In between making Perpetua’s dress and reading giant historical fiction novels, I’ve been doing some slow-but-steady work on a few new things for the prayer shawl ministry at church: two baby blankets and a handful of prayer squares. The baby blankets were made (more or less) following this pattern from The Spruce for an easy crochet blanket in moss stitch.
Moss stitch (also known as granite stitch, linen stitch, and woven stitch) is absolutely my new favourite stitch: it’s insanely simple, I love the interlocked look, and because you’re working each stitch into a space rather than into another stitch, the result is very airy and has a lot of drape. It’s perfect for blankets! Most moss stitch tutorials tell you to chain an even number of stitches; the version from The Spruce is different in that you chain an odd number, and your turning stitch is worked into the turning chain of the row below. It took me a little while to get the hang of it — you’ll see that the edges on the first (lower) blanket I made are a bit wobbly — but eventually I figured out where exactly to stick my yarn on every turn and we were off to the races.

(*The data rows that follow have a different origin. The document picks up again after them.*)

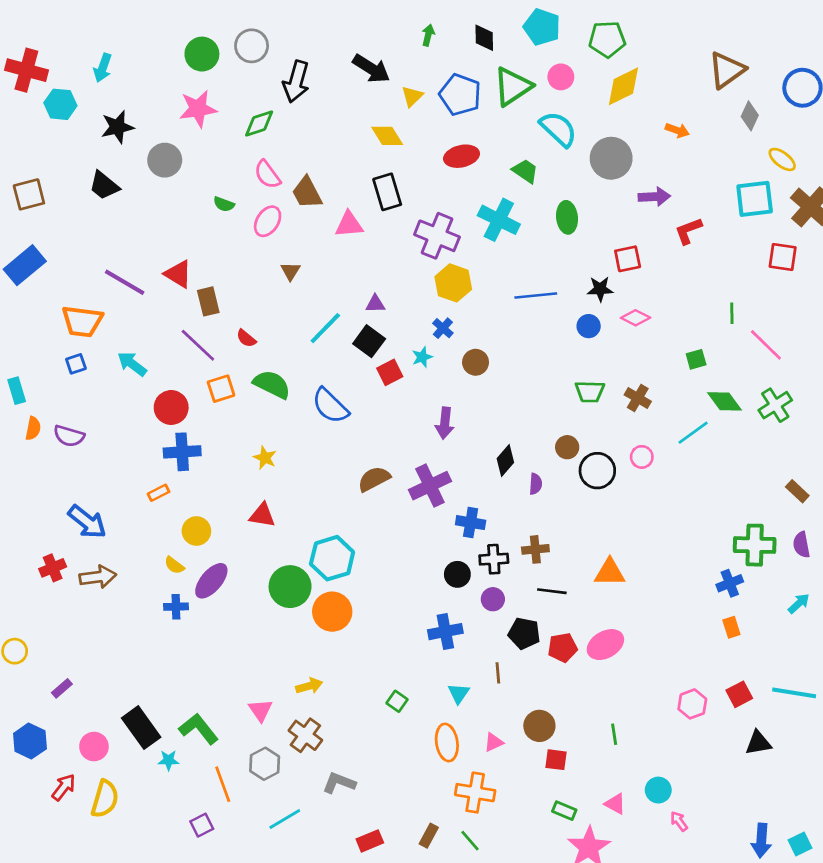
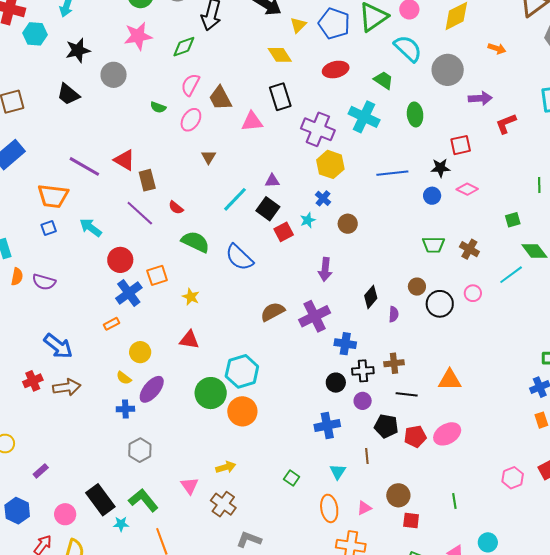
pink semicircle: (267, 174) -> (190, 85), turned 65
orange square: (221, 389) -> (157, 275), moved
blue cross: (182, 452) -> (129, 293), turned -32
gray hexagon: (265, 764) -> (140, 450), moved

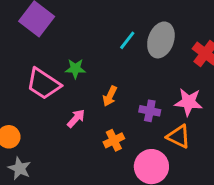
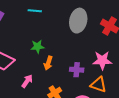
cyan line: (127, 40) -> (35, 11), moved, turned 64
green star: (75, 69) -> (37, 47), moved

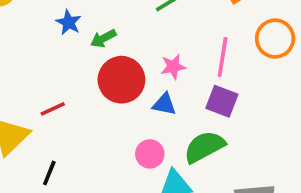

See those wonky edges? Oh well. The nice thing about crafting for babies is that babies don’t care!

Both of these were worked up in Lion Brand Mandala, a lightweight (3) yarn, using an H hook. This is a gorgeous yarn to work with; it’s much softer than many acrylics I’ve used in the past, and the colour transitions are a lot subtler than you find in other yarn cakes. I used the same colourway for both blankets — Pixie — and I love how different from each other they turned out, since each yarn cake started and ended at a different point in the sequence.

As to the squares, I was recently gifted the remains of a skein of Caron Simply Soft — I forget the colourway and threw out the wrapper, but I think it was Orchid — from a non-stitcher who had somehow ended up with it. There wasn’t enough to make anything substantial, so I decided to toss off some prayer squares and see how far I got. The final count was seven: six of regular size, and one teeny-tiny little square that was just short of having enough for another row. We’ll call that one “wallet-sized”. Or just right for someone in the under-five set.

Here they are being blocked. (Those stains on the pillow aren’t mold — I know they look like mold — but were left behind by a previous project where the yarn dye ran a bit.) I have to say, I wasn’t impressed with the Simply Soft yarn. It was soft, granted, but it split like crazy. It was fine for working up some small pieces like this, but I wouldn’t want to use it for anything larger.
The squares were a nice change of pace from the longer projects, though – just the right sort of breather before I move on to the next thing. Right now I have a shawl on the hook, and then at some point I have seven more Mandala cakes waiting for me to make them into an afghan for Anselm. And when I finish that, I really will have to stick to squares for a month or so, just for balance!